I don't parse anything.
the string "age" gets evaluated once so I know which columns your lambda is referring to
then the lambda gets evaluated exactly n times where n is the number of rows.
I your example above you should have written :
query.where!("age","parentalSupervision", (age,pa) => age.as!uint >= 18 || pa == true)
February 21, 2016
On Thursday, 18 February 2016 at 21:09:15 UTC, Stefan Koch wrote:
> Hello,
>
> It is not quite ready to post in Announce,
> but I would like to inform you that I am planing to open-source my native-sqlite database driver. (well currently it just reads them).
>
> However it works fully at CTFE.
> so if you want to you can extract sourceCode out of a sql-database and make a mixin with it :D
> given you string imported the database file.

Awesome! Really looking forward to it. It will probably change the way I store data forever. I currently do it in json files, which suck for simply storing data :D
February 21, 2016
On Sunday, 21 February 2016 at 19:21:31 UTC, Stefan Koch wrote:
> where n is the number of rows.

That means your doing a full table scan. When the table gets large enough, this gets problematic.
February 21, 2016
On Sun, 21 Feb 2016 19:21:31 +0000, Stefan Koch wrote:
> I don't parse anything.

Right, which prevents you from using indexes.
February 21, 2016
On Sunday, 21 February 2016 at 19:55:38 UTC, Any wrote:
> On Sunday, 21 February 2016 at 19:21:31 UTC, Stefan Koch wrote:
>> where n is the number of rows.
>
> That means your doing a full table scan. When the table gets large enough, this gets problematic.

When the table get's large enough you probably don't worry about CTFE'ing it anymore.

February 22, 2016
On Sunday, 21 February 2016 at 16:05:49 UTC, Stefan Koch wrote:
> just a small update on the API
> It could look something like this
>
> auto table = db.tables("personal");
> auto results = table.select("name","surname").where!("age","sex", (age, sex) => sex.as!Sex == Sex.female, age.as!uint < 40));
> auto names = results[0].as!string;
> auto surnames = results[0].as!string;

 Looks good! Although took me a little bit to notice the Lambda :P

 The result from names, surnames, once you access the entry it consumes it? That seems wrong.

 Hmmm is there a short example of how the left/right/natural joins would be done? I almost worry if there will be heavy uses for lambdas for that as well.

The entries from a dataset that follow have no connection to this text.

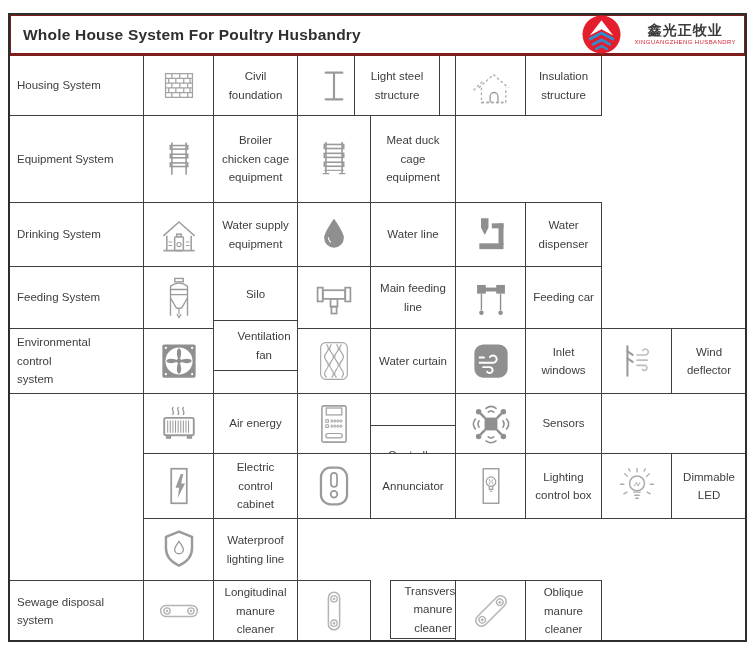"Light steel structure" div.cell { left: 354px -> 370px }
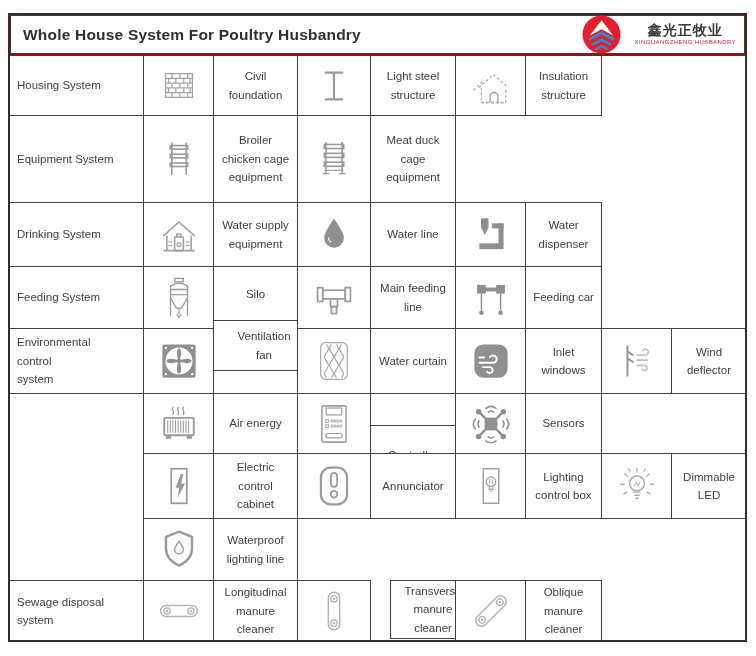"Water curtain" div.cell { html: <div> <div>Water curtain</div> </div> -> none }
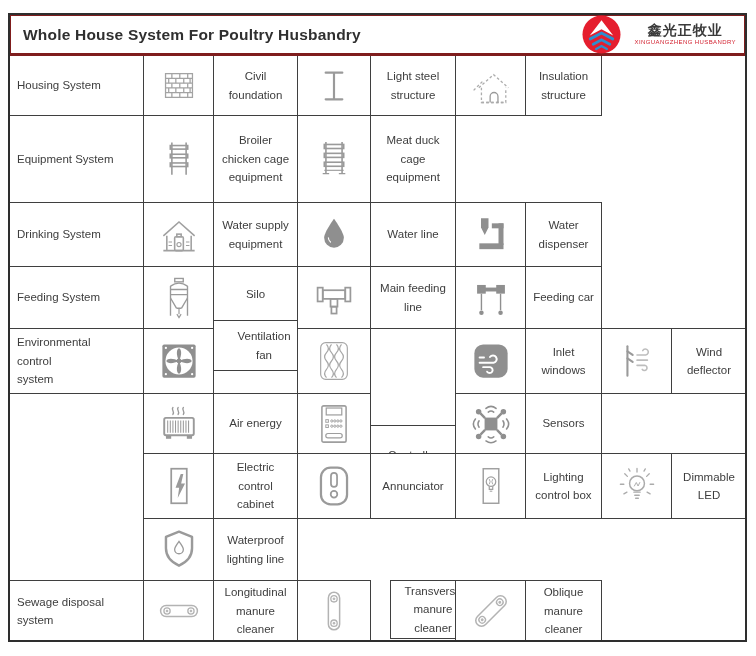"Air energy" div { text: energy -> system }
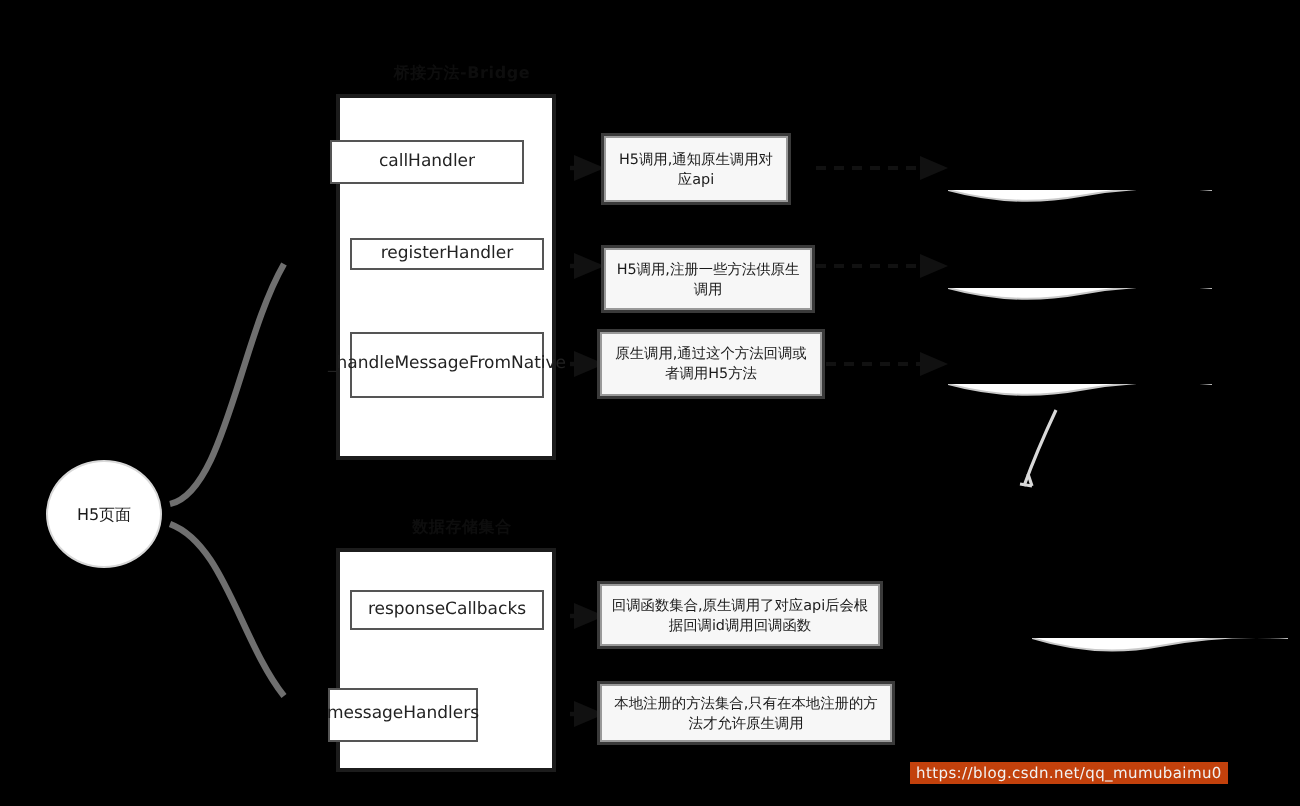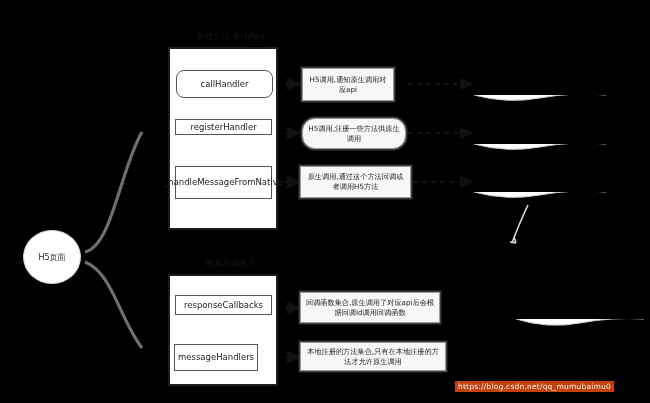"callHandler" div.node { border-radius: 8px -> none; height: 28px -> 22px; left: 176px -> 165px }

 Also the heavy template/explicit type use of _as_ makes me wonder if those can be avoided somehow. Then again SQLite might not care enough from what i recall so it may be unavoidable.
February 22, 2016
On Monday, 22 February 2016 at 02:52:41 UTC, Era Scarecrow wrote:
>  Looks good! Although took me a little bit to notice the Lambda :P
>
>  The result from names, surnames, once you access the entry it consumes it? That seems wrong.
>
>  Hmmm is there a short example of how the left/right/natural joins would be done? I almost worry if there will be heavy uses for lambdas for that as well.
>
>  Also the heavy template/explicit type use of _as_ makes me wonder if those can be avoided somehow. Then again SQLite might not care enough from what i recall so it may be unavoidable.

The Intention is not to be another SQLite but rather to provide a compatible D-style solution.
As for the conversions they could be avoided. However SQLite does not gurantee a type for a colum... And you cannot use costum types when you don't convert explicitly.
February 22, 2016
On Sun, 21 Feb 2016 21:15:01 +0000, Stefan Koch wrote:

> On Sunday, 21 February 2016 at 19:55:38 UTC, Any wrote:
>> On Sunday, 21 February 2016 at 19:21:31 UTC, Stefan Koch wrote:
>>> where n is the number of rows.
>>
>> That means your doing a full table scan. When the table gets large enough, this gets problematic.
> 
> When the table get's large enough you probably don't worry about CTFE'ing it anymore.

So you intend this to work *only* at compile time? Or would you supply a different API for querying at runtime?